Treatment options for TMD vary with respect to the severity of degeneration. Non-invasive modalities include physical therapy, occlusal splints, and pharmacologics. Physical therapy for TMD involves electrophysical modalities (e.g. transcutaneous electric nerve stimulation) and manual techniques aimed at relieving pain in the joint and improving range of motion.7 Physical therapists may also implement behavior changes by altering the patient’s posture, diet, and stress-related habits. In previous studies, manual therapies demonstrated promise in treating TMD, especially when combined with exercise regimens aimed at strengthening the masticatory and cervical spine muscles to enhance mobility.8 Pharmacologic agents commonly prescribed to TMD patients include non-steroidal anti-inflammatory drugs (NSAIDs) and muscle relaxants. Minimally invasive therapies for TMD include sodium hyaluronate and corticosteroid injections, arthrocentesis, and arthroscopy.1 In the 5% of cases where nonsurgical methods fail, open joint surgery is potentially necessary to restore mandibular motion and relieve orofacial pain. Open joint surgery commonly involves discectomy, reshaping the articulating surfaces, and implanting alloplastic materials.9 When the negative effects of joint degeneration and pain exceed the potential benefit of less invasive surgical methods, total joint replacement may be required. 

References

  1. Zarb GA, Carlsson GE. Temporomandibular disorders: osteoarthritis. J Orofac Pain. 1999;13:295–306.

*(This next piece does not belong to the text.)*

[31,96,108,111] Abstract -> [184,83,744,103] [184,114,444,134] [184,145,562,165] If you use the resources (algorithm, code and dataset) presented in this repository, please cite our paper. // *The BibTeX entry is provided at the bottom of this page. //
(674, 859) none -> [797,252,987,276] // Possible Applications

  2. Laskin DM, Greenfield W, Gale E.  The President’s Conference on the Examination, Diagnosis, and Management of Temporomandibular Disorders. Chicago: American Dental Association; 1983.  
  3. Graber, Rakosi, Petrovic . In: Dentofacial Orthopedics with Functional Appliances. 2nd ed. St. Louis: Mosby; 2009. Functional analysis- examination of temporomandibular joint and condylar movement; pp. 135–40.

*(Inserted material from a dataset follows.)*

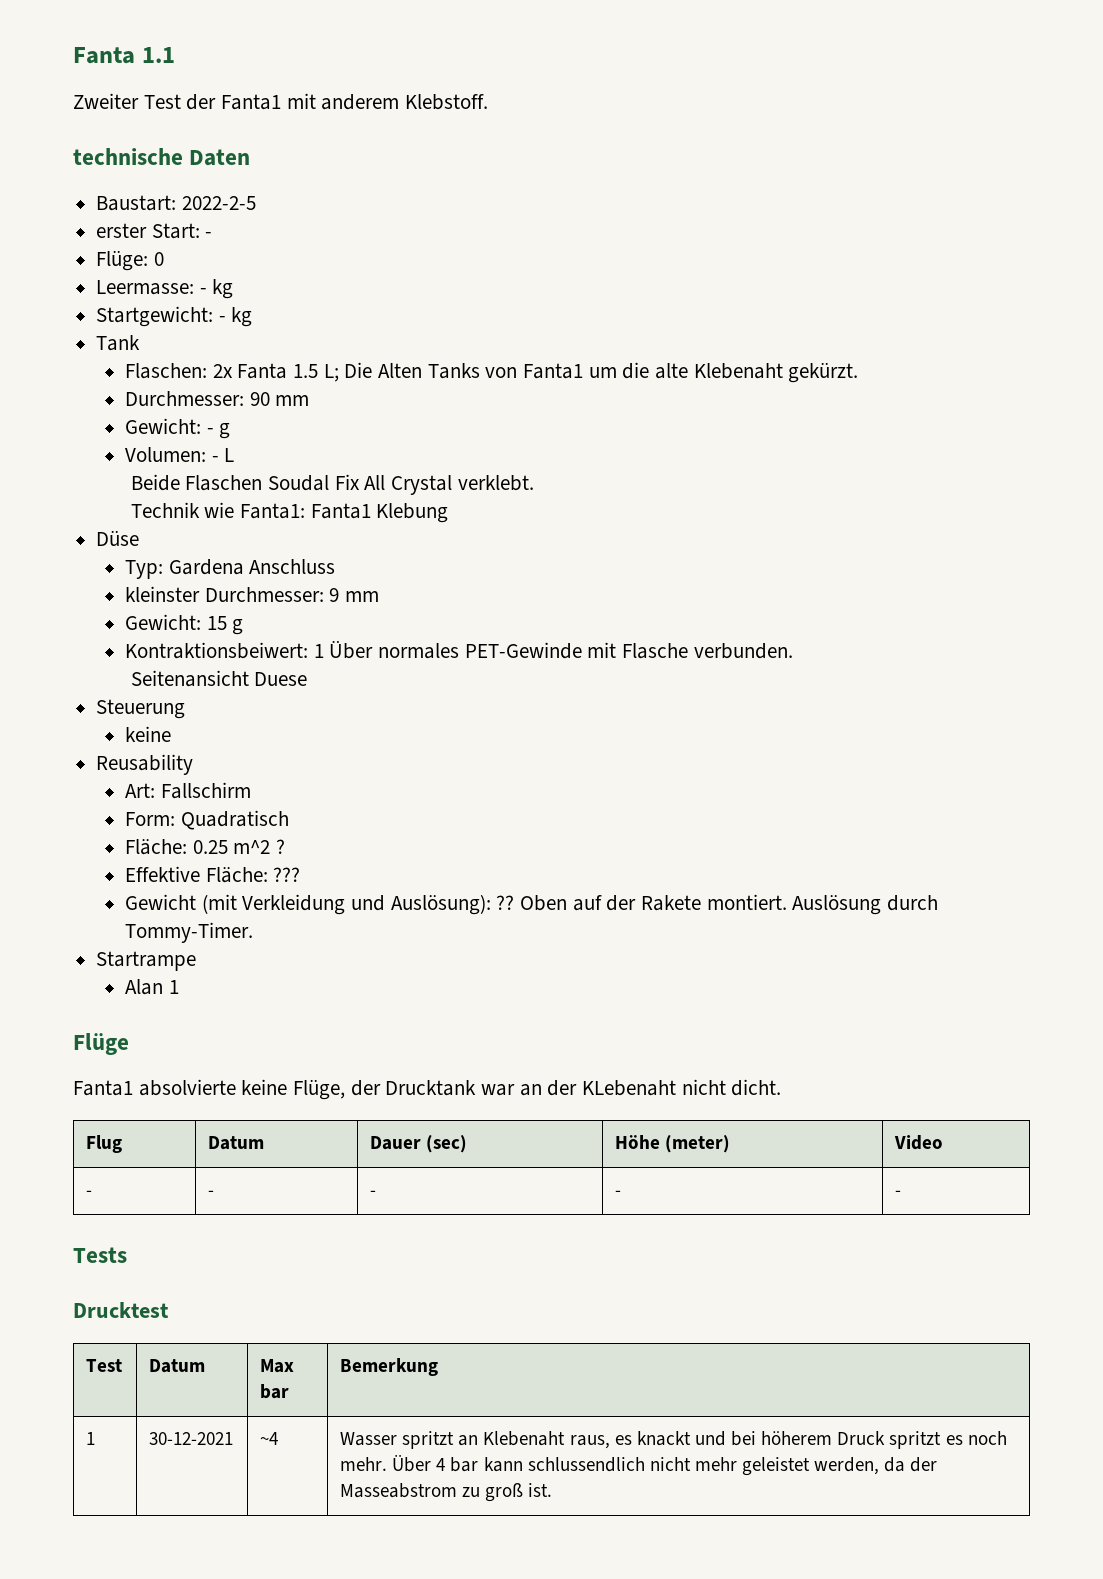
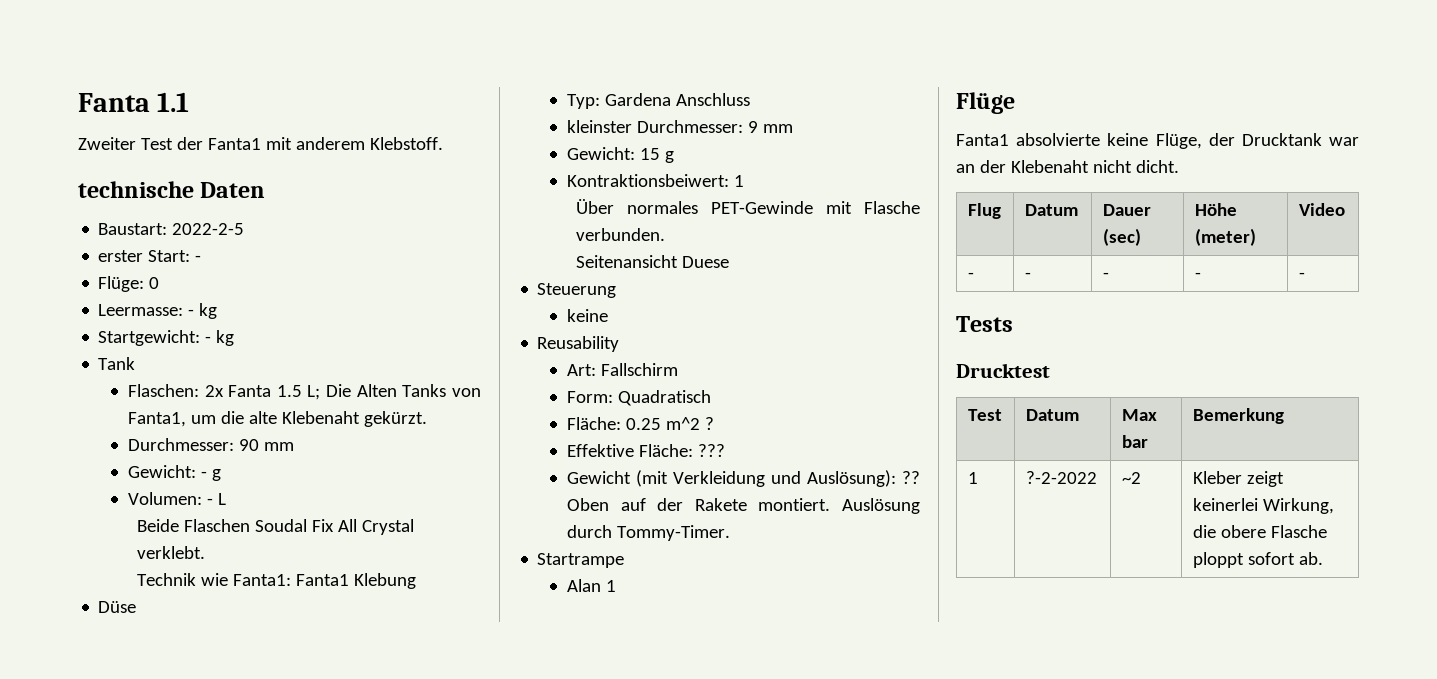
[522,363,583,379] Fanta1 -> [127,412,186,427] Fanta1,
(324, 651) none -> (744, 181) //
[582,1080,677,1096] KLebenaht -> [1010,160,1089,173] Klebenaht
[149,1432,234,1445] [260,1432,279,1445] [340,1431,1007,1449] [340,1455,938,1476] [340,1483,553,1502] 30-12-2021 | ~4 | Wasser spritzt an Klebenaht raus, es knackt und bei höherem Druck spritzt es noch mehr. Über 4 bar kann schlussendlich nicht mehr geleistet werden, da der Masseabstrom zu groß ist. -> [1025,471,1097,484] [1121,472,1141,484] [1192,471,1284,487] [1192,498,1334,514] [1192,525,1327,538] [1192,552,1323,568] ?-2-2022 | ~2 | Kleber zeigt keinerlei Wirkung, die obere Flasche ploppt sofort ab.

  4. Athanasiou AE. Orthodontics and craniomandibular disorders. In: Samire, Bishara, editors. Textbook of orthodontics. 2nd ed. Philadelphia: Saunders; 2003. pp. 478–93.

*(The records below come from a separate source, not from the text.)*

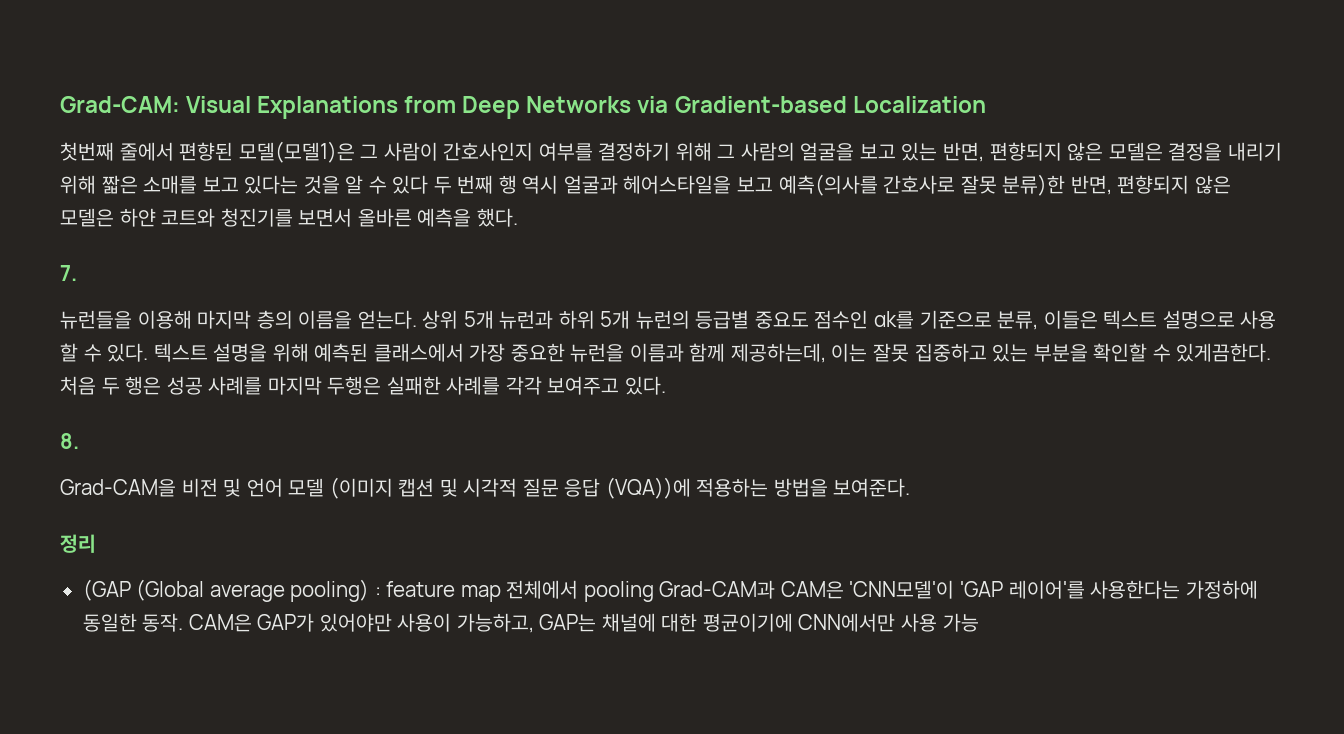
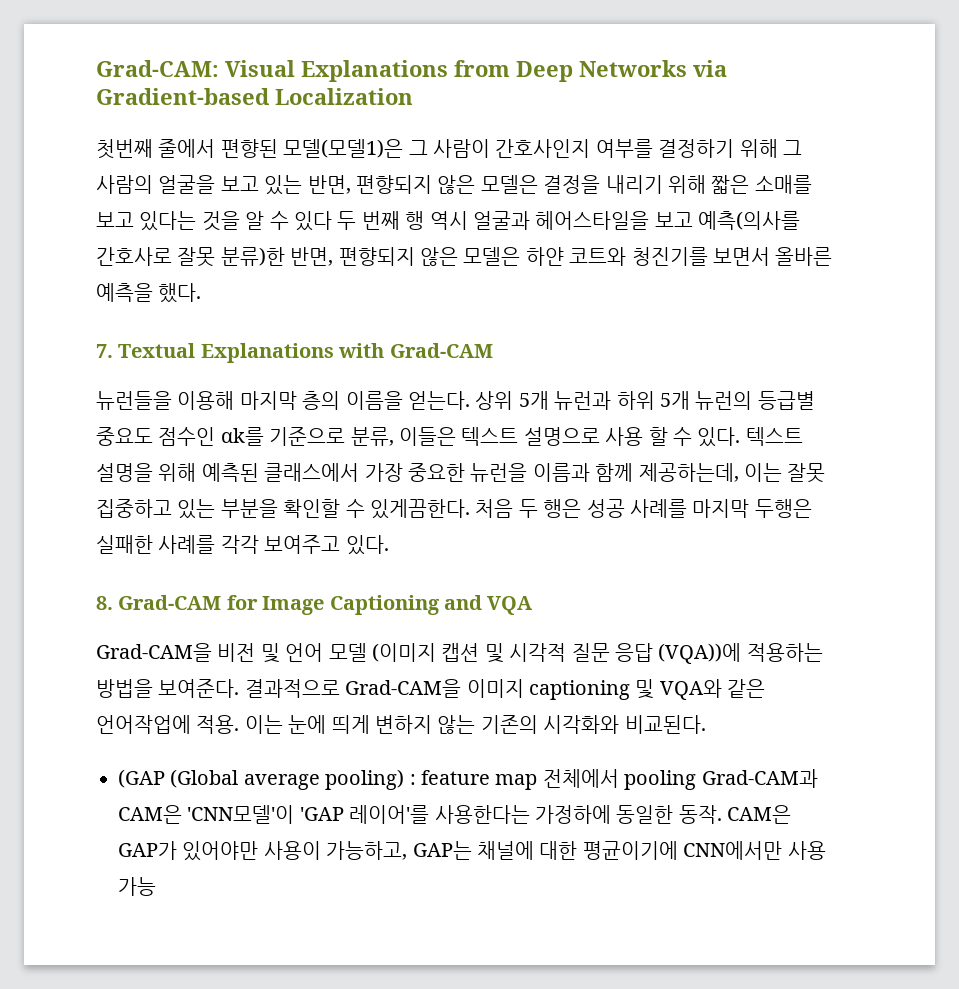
(77, 273) none -> [118,343,493,363] Textual Explanations with Grad-CAM
(79, 441) none -> [118,595,534,615] Grad-CAM for Image Captioning and VQA
[60,534,96,553] // 정리 -> [244,679,766,700] [96,715,706,734] 결과적으로 Grad-CAM을 이미지 captioning 및 VQA와 같은 언어작업에 적용. 이는 눈에 띄게 변하지 않는 기존의 시각화와 비교된다.

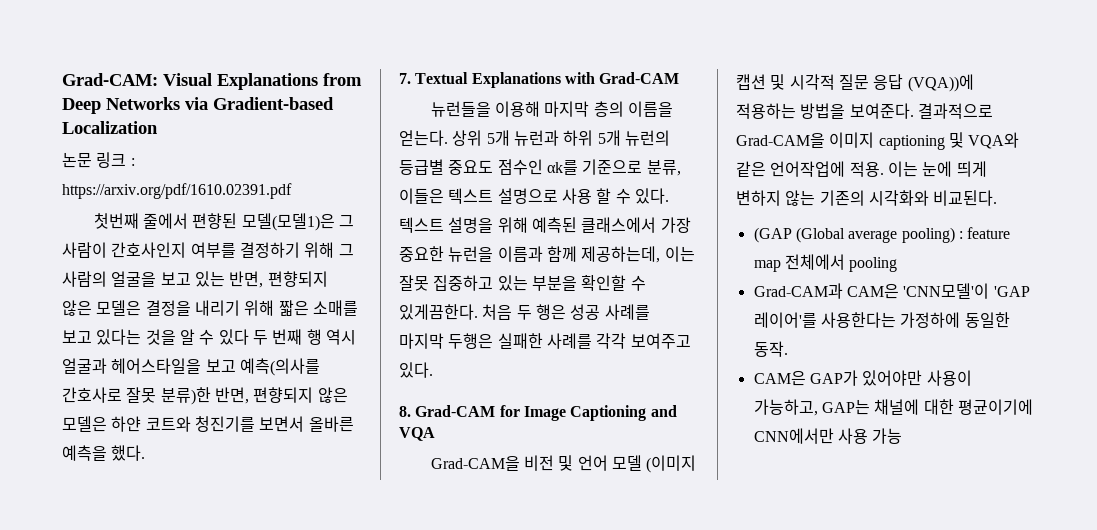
(413, 96) none -> [62,152,135,168] [62,183,292,199] // 논문 링크 : https://arxiv.org/pdf/1610.02391.pdf
(697, 780) none -> (898, 264) //
(722, 814) none -> (788, 349) //

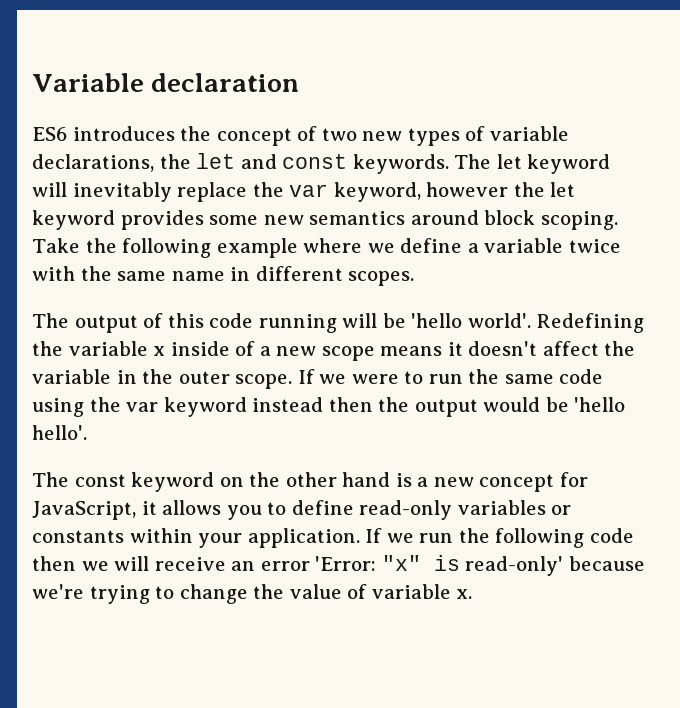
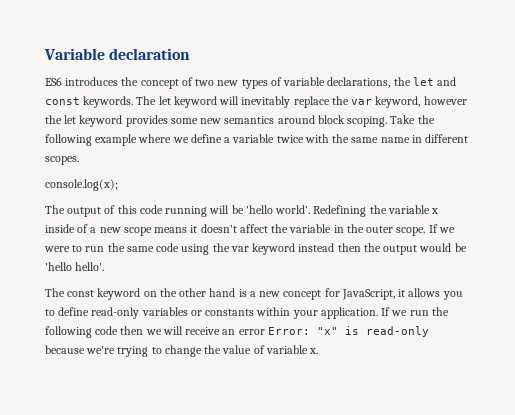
(415, 278) none -> [45,179,118,191] // console.log(x);
[315,556,377,571] 'Error: -> [267,327,310,335] Error:
[465,556,564,576] read-only' -> [365,326,429,337] read-only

  5. Farrar WB, McCarty WL., Jr The TMJ dilemma. J Ala Dent Assoc. 1979;63:19–26.
  6. Bertram S, Rudisch A, Innerhofer K, Pumpel E, Grubwieser G, Emshoff R. Diagnosing TMJ internal derangement and osteoarthritis with magnetic resonance imaging. J Am Dent Assoc. 2001;132:753–61.
  7. McNeely ML, Armijo Olivo S, Magee DJ. A systematic review of the effectiveness of physical therapy interventions for temporomandibular disorders. Phys Ther. 2006;86:710–25.
  8. Rocabado M. The importance of soft tissue mechanics in stability and instability of the cervical spine: a functional diagnosis for treatment planning. Cranio. 1987;5:130–8.
  9. Dolwick MF. The role of temporomandibular joint surgery in the treatment of patients with internal derangement. Oral Surg Oral Med Oral Pathol Oral Radiol Endod. 1997;83:150–5.